Robert Havard
Dr. Robert Emlyn Havard was the physician of C. S. Lewis, his wife Joy Gresham, and J.R.R. Tolkien. Havard has also been credited as a "skilled and prolific writer".
Biography
Havard was born in South Kyme, Lincolnshire. He studied chemistry at Oxford, and medicine at Cambridge and Guy’s Hospital in London. He held a number of research posts and co-authored over twenty scientific publications before becoming a General Practitioner in Oxford, where he met Lewis in 1934.He converted to Roman Catholicism in 1931.
In 1943, Havard was called up for service and worked as a medical officer in the Royal Navy; he then continued his GP work until 1968, when he retired and moved to the Isle of Wight.
He was married to Grace Mary Middleton and they had five children.
Interactions with other writers
In addition to his medical research papers, Havard authored an appendix for C. S. Lewis's The Problem of Pain. He also authored a description of Lewis included in Remembering C. S. Lewis: Recollections of Those Who Knew Him and one of J. R. R. Tolkien included in Mythlore.Havard was a member of the Oxford-based Inklings. Lewis invited him to join because of the literary interests he shared with that group. Like Tolkien, he was a Roman Catholic. Havard was sometimes referred to by the Inklings as the "Useless Quack," mainly because Warren Lewis once called him so upon being irritated by his tardiness, and his brother, Jack, thought it quite amusing at the time and caused the nickname to continue. The abbreviation "U.Q." was thereafter a common reference to Havard.

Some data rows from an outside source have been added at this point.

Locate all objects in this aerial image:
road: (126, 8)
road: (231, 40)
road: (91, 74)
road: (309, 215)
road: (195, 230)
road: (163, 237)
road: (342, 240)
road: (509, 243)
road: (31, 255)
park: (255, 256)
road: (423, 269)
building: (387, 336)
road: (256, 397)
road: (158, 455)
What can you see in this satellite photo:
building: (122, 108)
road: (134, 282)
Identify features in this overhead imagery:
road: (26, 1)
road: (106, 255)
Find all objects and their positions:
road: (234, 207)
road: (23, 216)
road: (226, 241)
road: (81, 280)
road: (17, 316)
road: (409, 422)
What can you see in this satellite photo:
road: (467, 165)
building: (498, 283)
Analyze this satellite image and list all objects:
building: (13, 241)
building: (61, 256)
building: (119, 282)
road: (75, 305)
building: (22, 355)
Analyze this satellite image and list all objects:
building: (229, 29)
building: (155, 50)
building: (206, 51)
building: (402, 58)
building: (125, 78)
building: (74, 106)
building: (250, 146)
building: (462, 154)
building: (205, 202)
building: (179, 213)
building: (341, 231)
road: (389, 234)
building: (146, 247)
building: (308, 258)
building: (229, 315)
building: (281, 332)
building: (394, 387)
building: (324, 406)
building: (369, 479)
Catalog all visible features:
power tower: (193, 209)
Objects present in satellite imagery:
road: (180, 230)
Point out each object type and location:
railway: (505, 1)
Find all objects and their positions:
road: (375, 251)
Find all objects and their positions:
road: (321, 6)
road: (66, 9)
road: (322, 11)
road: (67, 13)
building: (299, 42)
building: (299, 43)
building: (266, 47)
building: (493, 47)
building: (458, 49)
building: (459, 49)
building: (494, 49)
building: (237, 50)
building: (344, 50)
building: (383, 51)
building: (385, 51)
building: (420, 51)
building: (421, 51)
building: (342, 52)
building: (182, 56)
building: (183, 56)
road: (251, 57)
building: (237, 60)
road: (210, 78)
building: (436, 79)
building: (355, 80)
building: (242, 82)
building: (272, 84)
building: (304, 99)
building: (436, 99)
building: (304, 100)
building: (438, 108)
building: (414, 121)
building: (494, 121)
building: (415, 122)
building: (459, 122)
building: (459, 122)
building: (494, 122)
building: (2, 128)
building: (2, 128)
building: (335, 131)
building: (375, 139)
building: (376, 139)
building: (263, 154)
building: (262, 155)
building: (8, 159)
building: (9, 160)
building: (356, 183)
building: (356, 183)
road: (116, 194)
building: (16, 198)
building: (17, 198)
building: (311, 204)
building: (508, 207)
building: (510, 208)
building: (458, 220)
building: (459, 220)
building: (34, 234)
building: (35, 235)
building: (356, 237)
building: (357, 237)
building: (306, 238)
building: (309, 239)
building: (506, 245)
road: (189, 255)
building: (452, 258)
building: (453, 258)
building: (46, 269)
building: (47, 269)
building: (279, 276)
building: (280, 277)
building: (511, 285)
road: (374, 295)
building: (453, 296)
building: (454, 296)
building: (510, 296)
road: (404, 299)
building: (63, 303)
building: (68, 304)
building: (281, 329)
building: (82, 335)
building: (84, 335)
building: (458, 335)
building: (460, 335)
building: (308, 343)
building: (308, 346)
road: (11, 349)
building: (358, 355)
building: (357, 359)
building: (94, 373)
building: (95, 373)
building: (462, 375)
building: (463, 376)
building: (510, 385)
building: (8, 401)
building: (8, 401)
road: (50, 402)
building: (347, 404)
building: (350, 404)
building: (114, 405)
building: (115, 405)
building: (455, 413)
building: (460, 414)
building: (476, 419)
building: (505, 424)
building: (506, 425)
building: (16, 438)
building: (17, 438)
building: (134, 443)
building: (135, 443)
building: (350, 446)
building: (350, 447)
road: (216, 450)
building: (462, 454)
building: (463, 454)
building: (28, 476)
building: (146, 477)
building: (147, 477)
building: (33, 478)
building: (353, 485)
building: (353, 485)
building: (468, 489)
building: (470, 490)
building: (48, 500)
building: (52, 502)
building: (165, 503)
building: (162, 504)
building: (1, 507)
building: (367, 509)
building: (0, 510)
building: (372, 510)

Lewis dedicated his novel, Prince Caspian, to Havard’s daughter Mary.
Hugo Dyson once called him "Humphrey" when he could not remember his name. After that, Havard was quite frequently known as "Dr. Humphrey Havard," to the extent that when Douglas Gresham came to know him years later and became his patient, it was some time before he discovered Robert Havard's actual name was not really Humphrey.